In the Ricardian model, why are two out of 3 cases invalid?

Question

I am considering the Ricardian model.

There is an economy with two countries $S,T$. Two goods $a,b$. Each country has linear production technology with labor ($\ell$) as only factor of production. $$y_i^j=\alpha_i^j\ell$$ where $i \in \lbrace a,b\rbrace$ and $j \in \lbrace S,T \rbrace$.

$$\ell_S + \ell_T = 1$$

The firm's maximization problem is

$$\max_{\lbrace \ell \rbrace} \pi^j_i = \alpha_i^j\ell p_i-w^j \ell$$

There are 3 cases to this problem

Case 1: $p_i^j \alpha_i^j <w^j$

$\ell = 0$

$y_i^j = 0$

Case 2: $p_i^j \alpha_i^j > w^j$

$\ell = 1$

$y_i^j = \alpha_i^j$

Case 3: $p_i^j \alpha_i^j = w^j$

$\ell \in [0,1]$

$y_i^j = [0,\alpha^j_i]$

My Question

Apparently, cases 1 and 2 aren't valid. I'm not sure why. Can someone explain?

The logic is supposed to be

"if there is complete specialization then $\ell_S = 1, \ell_T = 0, y_T = 0$ or $L_S = 0, L_T = 1, y_S = 0$, so therefore cases 1 and cases 2 fail"

I just don't understand this explanation at all and would like a better explanation.
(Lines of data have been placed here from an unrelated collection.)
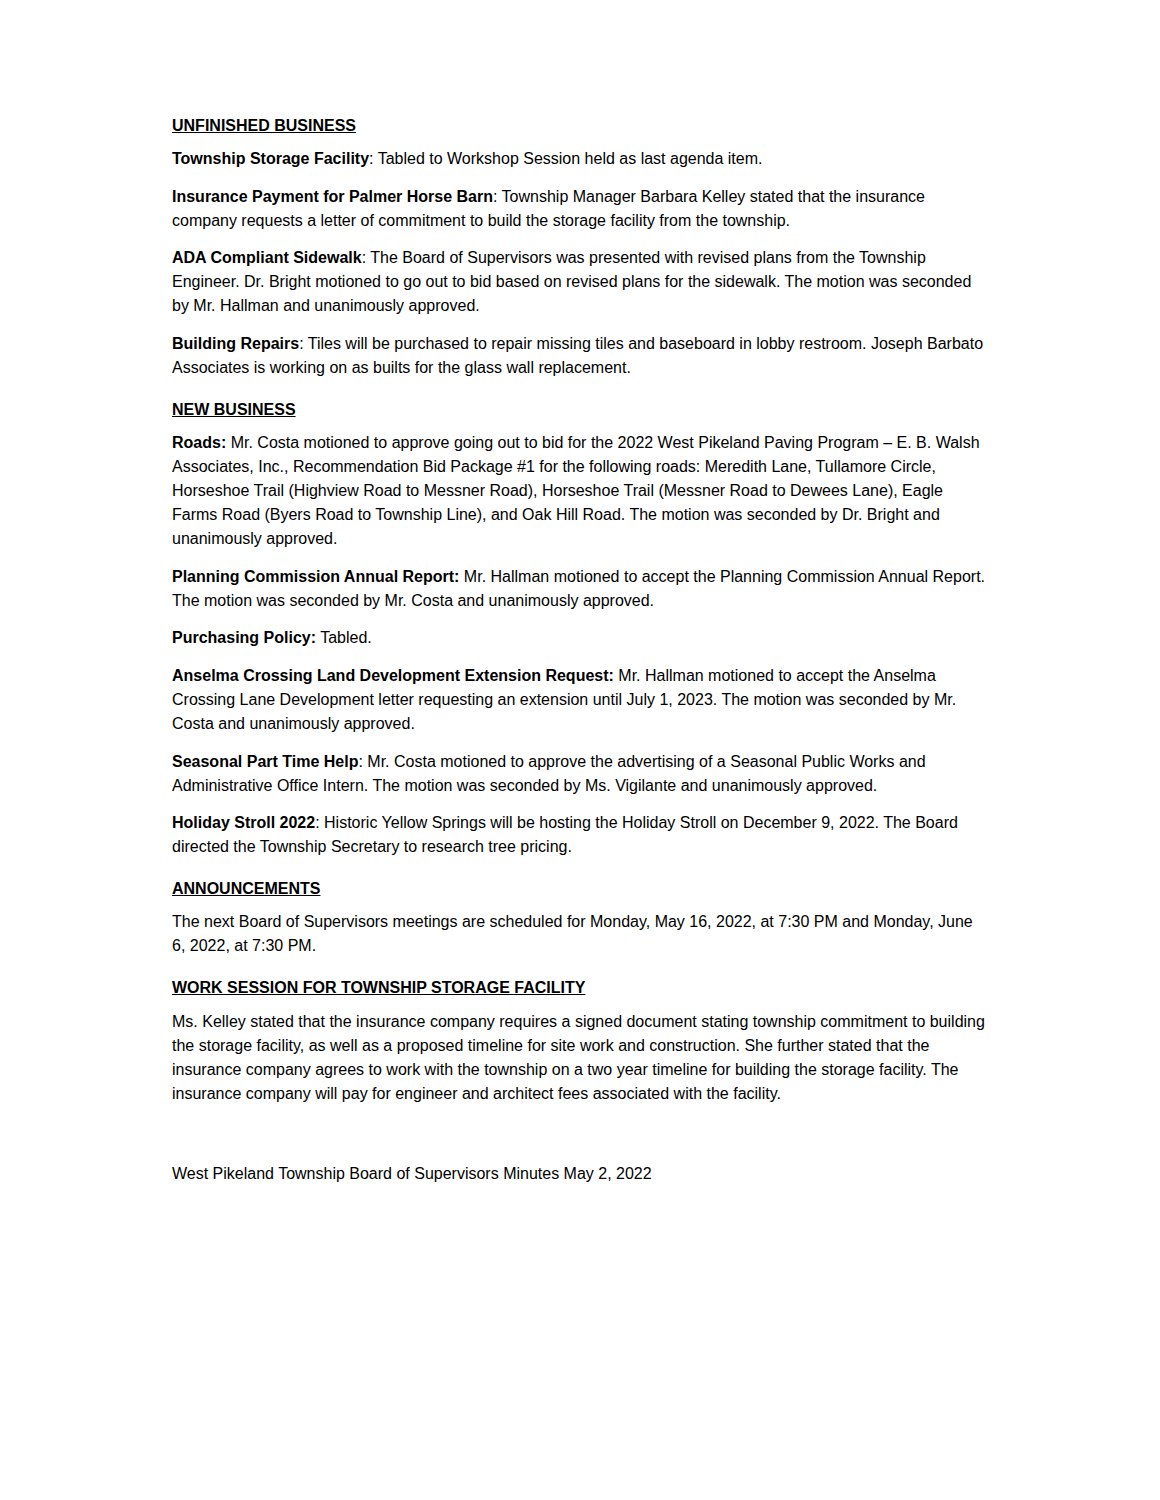UNFINISHED BUSINESS
Township Storage Facility: Tabled to Workshop Session held as last agenda item.
Insurance Payment for Palmer Horse Barn: Township Manager Barbara Kelley stated that the insurance company requests a letter of commitment to build the storage facility from the township.
ADA Compliant Sidewalk: The Board of Supervisors was presented with revised plans from the Township Engineer. Dr. Bright motioned to go out to bid based on revised plans for the sidewalk. The motion was seconded by Mr. Hallman and unanimously approved.
Building Repairs: Tiles will be purchased to repair missing tiles and baseboard in lobby restroom. Joseph Barbato Associates is working on as builts for the glass wall replacement.
NEW BUSINESS
Roads: Mr. Costa motioned to approve going out to bid for the 2022 West Pikeland Paving Program – E. B. Walsh Associates, Inc., Recommendation Bid Package #1 for the following roads: Meredith Lane, Tullamore Circle, Horseshoe Trail (Highview Road to Messner Road), Horseshoe Trail (Messner Road to Dewees Lane), Eagle Farms Road (Byers Road to Township Line), and Oak Hill Road. The motion was seconded by Dr. Bright and unanimously approved.
Planning Commission Annual Report: Mr. Hallman motioned to accept the Planning Commission Annual Report. The motion was seconded by Mr. Costa and unanimously approved.
Purchasing Policy: Tabled.
Anselma Crossing Land Development Extension Request: Mr. Hallman motioned to accept the Anselma Crossing Lane Development letter requesting an extension until July 1, 2023. The motion was seconded by Mr. Costa and unanimously approved.
Seasonal Part Time Help: Mr. Costa motioned to approve the advertising of a Seasonal Public Works and Administrative Office Intern. The motion was seconded by Ms. Vigilante and unanimously approved.
Holiday Stroll 2022: Historic Yellow Springs will be hosting the Holiday Stroll on December 9, 2022. The Board directed the Township Secretary to research tree pricing.
ANNOUNCEMENTS
The next Board of Supervisors meetings are scheduled for Monday, May 16, 2022, at 7:30 PM and Monday, June 6, 2022, at 7:30 PM.
WORK SESSION FOR TOWNSHIP STORAGE FACILITY
Ms. Kelley stated that the insurance company requires a signed document stating township commitment to building the storage facility, as well as a proposed timeline for site work and construction. She further stated that the insurance company agrees to work with the township on a two year timeline for building the storage facility. The insurance company will pay for engineer and architect fees associated with the facility.
West Pikeland Township Board of Supervisors Minutes May 2, 2022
What does it mean to "specialize completely"?

Answer 1

To "specialize completely" means a country only produces one of the two goods.

Given your firms' (there seem to be four, one for each good in each country) profit maximization problems their optimality conditions are $$ p_i \cdot \alpha_i^j \leq w^j $$ with equality if $l_i^j > 0$. From this, you can easily derive what parameter combinations of $p_i$ and $\alpha_i^j$ will result in conditions when a country specializes completely.

I am not sure what you mean by 'fail', and the indices in your workforce notation seem a little off. Perhaps my detailed discussion of the Ricardian model can be of benefit. Beware it is not the exact same model as yours. For example, prices are not given exogenously, but they result from a supply and demand equilibrium.